- Exercise aim: Quote all entries in full, exactly.

-- Opening Marker --

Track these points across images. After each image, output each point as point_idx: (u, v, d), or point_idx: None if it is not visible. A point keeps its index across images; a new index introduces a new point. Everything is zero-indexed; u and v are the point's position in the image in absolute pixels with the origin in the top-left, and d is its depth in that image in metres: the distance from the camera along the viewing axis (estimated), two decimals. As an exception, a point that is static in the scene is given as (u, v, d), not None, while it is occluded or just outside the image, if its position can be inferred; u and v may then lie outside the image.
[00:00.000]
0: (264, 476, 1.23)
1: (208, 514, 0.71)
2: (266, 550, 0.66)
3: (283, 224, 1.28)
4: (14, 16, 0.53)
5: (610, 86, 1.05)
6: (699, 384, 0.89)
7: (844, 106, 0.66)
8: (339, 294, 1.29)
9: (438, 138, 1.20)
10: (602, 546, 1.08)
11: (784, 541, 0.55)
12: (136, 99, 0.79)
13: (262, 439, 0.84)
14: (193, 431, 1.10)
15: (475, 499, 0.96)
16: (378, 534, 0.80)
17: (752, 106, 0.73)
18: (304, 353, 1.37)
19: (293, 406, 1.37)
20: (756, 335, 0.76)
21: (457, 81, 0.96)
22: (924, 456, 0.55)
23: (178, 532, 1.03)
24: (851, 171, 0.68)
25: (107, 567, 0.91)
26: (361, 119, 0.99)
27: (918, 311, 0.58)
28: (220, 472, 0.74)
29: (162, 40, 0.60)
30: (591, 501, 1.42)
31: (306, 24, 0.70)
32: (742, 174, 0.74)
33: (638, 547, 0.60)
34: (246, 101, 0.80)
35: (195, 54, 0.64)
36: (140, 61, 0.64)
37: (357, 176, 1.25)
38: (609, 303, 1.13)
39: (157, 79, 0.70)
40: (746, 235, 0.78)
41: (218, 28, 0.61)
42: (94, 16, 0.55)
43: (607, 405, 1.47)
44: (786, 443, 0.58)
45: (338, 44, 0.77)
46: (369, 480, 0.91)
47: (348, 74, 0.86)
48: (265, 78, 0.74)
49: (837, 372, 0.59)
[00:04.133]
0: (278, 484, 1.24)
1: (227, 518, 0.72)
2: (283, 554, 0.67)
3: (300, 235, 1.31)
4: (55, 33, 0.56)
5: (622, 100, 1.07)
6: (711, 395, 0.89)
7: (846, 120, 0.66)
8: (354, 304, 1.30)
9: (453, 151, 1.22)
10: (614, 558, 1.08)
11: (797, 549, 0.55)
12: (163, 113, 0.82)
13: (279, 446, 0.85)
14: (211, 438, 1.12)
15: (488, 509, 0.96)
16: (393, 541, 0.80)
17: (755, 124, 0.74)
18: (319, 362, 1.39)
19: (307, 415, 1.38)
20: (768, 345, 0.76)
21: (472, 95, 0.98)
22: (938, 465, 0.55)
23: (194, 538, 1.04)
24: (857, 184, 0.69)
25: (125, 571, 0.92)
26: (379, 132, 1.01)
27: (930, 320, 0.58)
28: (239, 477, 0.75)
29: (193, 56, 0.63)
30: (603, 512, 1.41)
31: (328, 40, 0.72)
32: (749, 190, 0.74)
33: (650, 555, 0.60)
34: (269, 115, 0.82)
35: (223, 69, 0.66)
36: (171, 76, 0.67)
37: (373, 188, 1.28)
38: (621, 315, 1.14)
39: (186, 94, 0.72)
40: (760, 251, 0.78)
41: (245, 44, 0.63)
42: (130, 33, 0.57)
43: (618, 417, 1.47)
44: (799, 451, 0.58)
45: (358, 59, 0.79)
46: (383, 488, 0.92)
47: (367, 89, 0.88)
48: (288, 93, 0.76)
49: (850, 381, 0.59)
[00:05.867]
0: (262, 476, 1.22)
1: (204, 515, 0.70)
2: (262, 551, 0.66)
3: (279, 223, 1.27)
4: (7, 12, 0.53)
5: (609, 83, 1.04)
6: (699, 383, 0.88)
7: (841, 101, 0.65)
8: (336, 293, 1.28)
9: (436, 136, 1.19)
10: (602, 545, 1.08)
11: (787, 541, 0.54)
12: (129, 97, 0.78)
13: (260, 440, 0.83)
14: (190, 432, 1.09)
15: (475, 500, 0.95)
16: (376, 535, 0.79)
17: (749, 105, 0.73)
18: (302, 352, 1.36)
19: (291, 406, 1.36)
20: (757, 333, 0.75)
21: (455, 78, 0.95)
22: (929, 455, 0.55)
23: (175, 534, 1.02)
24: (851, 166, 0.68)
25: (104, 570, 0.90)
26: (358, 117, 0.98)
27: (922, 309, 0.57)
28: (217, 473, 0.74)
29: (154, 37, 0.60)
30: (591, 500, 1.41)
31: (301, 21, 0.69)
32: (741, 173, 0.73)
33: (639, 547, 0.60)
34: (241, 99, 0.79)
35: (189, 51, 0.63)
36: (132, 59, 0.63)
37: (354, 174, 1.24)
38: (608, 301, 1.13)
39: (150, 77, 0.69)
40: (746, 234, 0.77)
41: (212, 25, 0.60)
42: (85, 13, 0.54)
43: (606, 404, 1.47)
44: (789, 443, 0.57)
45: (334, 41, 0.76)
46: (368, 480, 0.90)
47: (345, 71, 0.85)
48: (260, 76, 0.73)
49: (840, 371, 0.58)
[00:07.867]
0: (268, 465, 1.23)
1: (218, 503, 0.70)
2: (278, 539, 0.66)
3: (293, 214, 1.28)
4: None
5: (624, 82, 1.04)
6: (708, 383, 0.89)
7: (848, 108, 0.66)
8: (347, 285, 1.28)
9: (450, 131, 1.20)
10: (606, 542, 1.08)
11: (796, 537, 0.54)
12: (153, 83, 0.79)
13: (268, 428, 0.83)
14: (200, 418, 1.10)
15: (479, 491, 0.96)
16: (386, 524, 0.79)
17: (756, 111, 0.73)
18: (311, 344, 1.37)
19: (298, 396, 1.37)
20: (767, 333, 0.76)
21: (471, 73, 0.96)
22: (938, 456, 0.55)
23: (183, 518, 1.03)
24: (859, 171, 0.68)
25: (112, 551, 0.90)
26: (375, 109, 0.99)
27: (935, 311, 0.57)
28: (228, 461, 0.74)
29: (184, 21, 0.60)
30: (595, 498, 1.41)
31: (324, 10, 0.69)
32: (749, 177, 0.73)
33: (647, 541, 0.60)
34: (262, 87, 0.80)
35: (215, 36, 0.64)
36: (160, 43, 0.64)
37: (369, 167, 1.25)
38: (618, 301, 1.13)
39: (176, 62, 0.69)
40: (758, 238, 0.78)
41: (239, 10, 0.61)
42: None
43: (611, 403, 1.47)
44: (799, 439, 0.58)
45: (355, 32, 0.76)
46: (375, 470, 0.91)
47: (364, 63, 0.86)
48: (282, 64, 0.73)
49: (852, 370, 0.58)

-- Closing Marker --

- Response below:
Track these points across images. After each image, output each point as point_idx: (u, v, d), or point_idx: None if it is not visible. A point keeps its index across images; a new index introduces a new point. Everything is zero-indexed; u and v are the point's position in the image in absolute pixels with the origin in the top-left, and d is its depth in that image in metres: the distance from the camera along the viewing axis (estimated), two decimals. As an exception, a point that is static in the scene is given as (u, v, d), not None, while it is occluded or just outside the image, if its position can be inferred; u and v may then lie outside the image.
[00:00.000]
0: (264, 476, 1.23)
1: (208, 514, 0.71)
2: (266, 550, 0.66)
3: (283, 224, 1.28)
4: (14, 16, 0.53)
5: (610, 86, 1.05)
6: (699, 384, 0.89)
7: (844, 106, 0.66)
8: (339, 294, 1.29)
9: (438, 138, 1.20)
10: (602, 546, 1.08)
11: (784, 541, 0.55)
12: (136, 99, 0.79)
13: (262, 439, 0.84)
14: (193, 431, 1.10)
15: (475, 499, 0.96)
16: (378, 534, 0.80)
17: (752, 106, 0.73)
18: (304, 353, 1.37)
19: (293, 406, 1.37)
20: (756, 335, 0.76)
21: (457, 81, 0.96)
22: (924, 456, 0.55)
23: (178, 532, 1.03)
24: (851, 171, 0.68)
25: (107, 567, 0.91)
26: (361, 119, 0.99)
27: (918, 311, 0.58)
28: (220, 472, 0.74)
29: (162, 40, 0.60)
30: (591, 501, 1.42)
31: (306, 24, 0.70)
32: (742, 174, 0.74)
33: (638, 547, 0.60)
34: (246, 101, 0.80)
35: (195, 54, 0.64)
36: (140, 61, 0.64)
37: (357, 176, 1.25)
38: (609, 303, 1.13)
39: (157, 79, 0.70)
40: (746, 235, 0.78)
41: (218, 28, 0.61)
42: (94, 16, 0.55)
43: (607, 405, 1.47)
44: (786, 443, 0.58)
45: (338, 44, 0.77)
46: (369, 480, 0.91)
47: (348, 74, 0.86)
48: (265, 78, 0.74)
49: (837, 372, 0.59)
[00:04.133]
0: (278, 484, 1.24)
1: (227, 518, 0.72)
2: (283, 554, 0.67)
3: (300, 235, 1.31)
4: (55, 33, 0.56)
5: (622, 100, 1.07)
6: (711, 395, 0.89)
7: (846, 120, 0.66)
8: (354, 304, 1.30)
9: (453, 151, 1.22)
10: (614, 558, 1.08)
11: (797, 549, 0.55)
12: (163, 113, 0.82)
13: (279, 446, 0.85)
14: (211, 438, 1.12)
15: (488, 509, 0.96)
16: (393, 541, 0.80)
17: (755, 124, 0.74)
18: (319, 362, 1.39)
19: (307, 415, 1.38)
20: (768, 345, 0.76)
21: (472, 95, 0.98)
22: (938, 465, 0.55)
23: (194, 538, 1.04)
24: (857, 184, 0.69)
25: (125, 571, 0.92)
26: (379, 132, 1.01)
27: (930, 320, 0.58)
28: (239, 477, 0.75)
29: (193, 56, 0.63)
30: (603, 512, 1.41)
31: (328, 40, 0.72)
32: (749, 190, 0.74)
33: (650, 555, 0.60)
34: (269, 115, 0.82)
35: (223, 69, 0.66)
36: (171, 76, 0.67)
37: (373, 188, 1.28)
38: (621, 315, 1.14)
39: (186, 94, 0.72)
40: (760, 251, 0.78)
41: (245, 44, 0.63)
42: (130, 33, 0.57)
43: (618, 417, 1.47)
44: (799, 451, 0.58)
45: (358, 59, 0.79)
46: (383, 488, 0.92)
47: (367, 89, 0.88)
48: (288, 93, 0.76)
49: (850, 381, 0.59)
[00:05.867]
0: (262, 476, 1.22)
1: (204, 515, 0.70)
2: (262, 551, 0.66)
3: (279, 223, 1.27)
4: (7, 12, 0.53)
5: (609, 83, 1.04)
6: (699, 383, 0.88)
7: (841, 101, 0.65)
8: (336, 293, 1.28)
9: (436, 136, 1.19)
10: (602, 545, 1.08)
11: (787, 541, 0.54)
12: (129, 97, 0.78)
13: (260, 440, 0.83)
14: (190, 432, 1.09)
15: (475, 500, 0.95)
16: (376, 535, 0.79)
17: (749, 105, 0.73)
18: (302, 352, 1.36)
19: (291, 406, 1.36)
20: (757, 333, 0.75)
21: (455, 78, 0.95)
22: (929, 455, 0.55)
23: (175, 534, 1.02)
24: (851, 166, 0.68)
25: (104, 570, 0.90)
26: (358, 117, 0.98)
27: (922, 309, 0.57)
28: (217, 473, 0.74)
29: (154, 37, 0.60)
30: (591, 500, 1.41)
31: (301, 21, 0.69)
32: (741, 173, 0.73)
33: (639, 547, 0.60)
34: (241, 99, 0.79)
35: (189, 51, 0.63)
36: (132, 59, 0.63)
37: (354, 174, 1.24)
38: (608, 301, 1.13)
39: (150, 77, 0.69)
40: (746, 234, 0.77)
41: (212, 25, 0.60)
42: (85, 13, 0.54)
43: (606, 404, 1.47)
44: (789, 443, 0.57)
45: (334, 41, 0.76)
46: (368, 480, 0.90)
47: (345, 71, 0.85)
48: (260, 76, 0.73)
49: (840, 371, 0.58)
[00:07.867]
0: (268, 465, 1.23)
1: (218, 503, 0.70)
2: (278, 539, 0.66)
3: (293, 214, 1.28)
4: None
5: (624, 82, 1.04)
6: (708, 383, 0.89)
7: (848, 108, 0.66)
8: (347, 285, 1.28)
9: (450, 131, 1.20)
10: (606, 542, 1.08)
11: (796, 537, 0.54)
12: (153, 83, 0.79)
13: (268, 428, 0.83)
14: (200, 418, 1.10)
15: (479, 491, 0.96)
16: (386, 524, 0.79)
17: (756, 111, 0.73)
18: (311, 344, 1.37)
19: (298, 396, 1.37)
20: (767, 333, 0.76)
21: (471, 73, 0.96)
22: (938, 456, 0.55)
23: (183, 518, 1.03)
24: (859, 171, 0.68)
25: (112, 551, 0.90)
26: (375, 109, 0.99)
27: (935, 311, 0.57)
28: (228, 461, 0.74)
29: (184, 21, 0.60)
30: (595, 498, 1.41)
31: (324, 10, 0.69)
32: (749, 177, 0.73)
33: (647, 541, 0.60)
34: (262, 87, 0.80)
35: (215, 36, 0.64)
36: (160, 43, 0.64)
37: (369, 167, 1.25)
38: (618, 301, 1.13)
39: (176, 62, 0.69)
40: (758, 238, 0.78)
41: (239, 10, 0.61)
42: None
43: (611, 403, 1.47)
44: (799, 439, 0.58)
45: (355, 32, 0.76)
46: (375, 470, 0.91)
47: (364, 63, 0.86)
48: (282, 64, 0.73)
49: (852, 370, 0.58)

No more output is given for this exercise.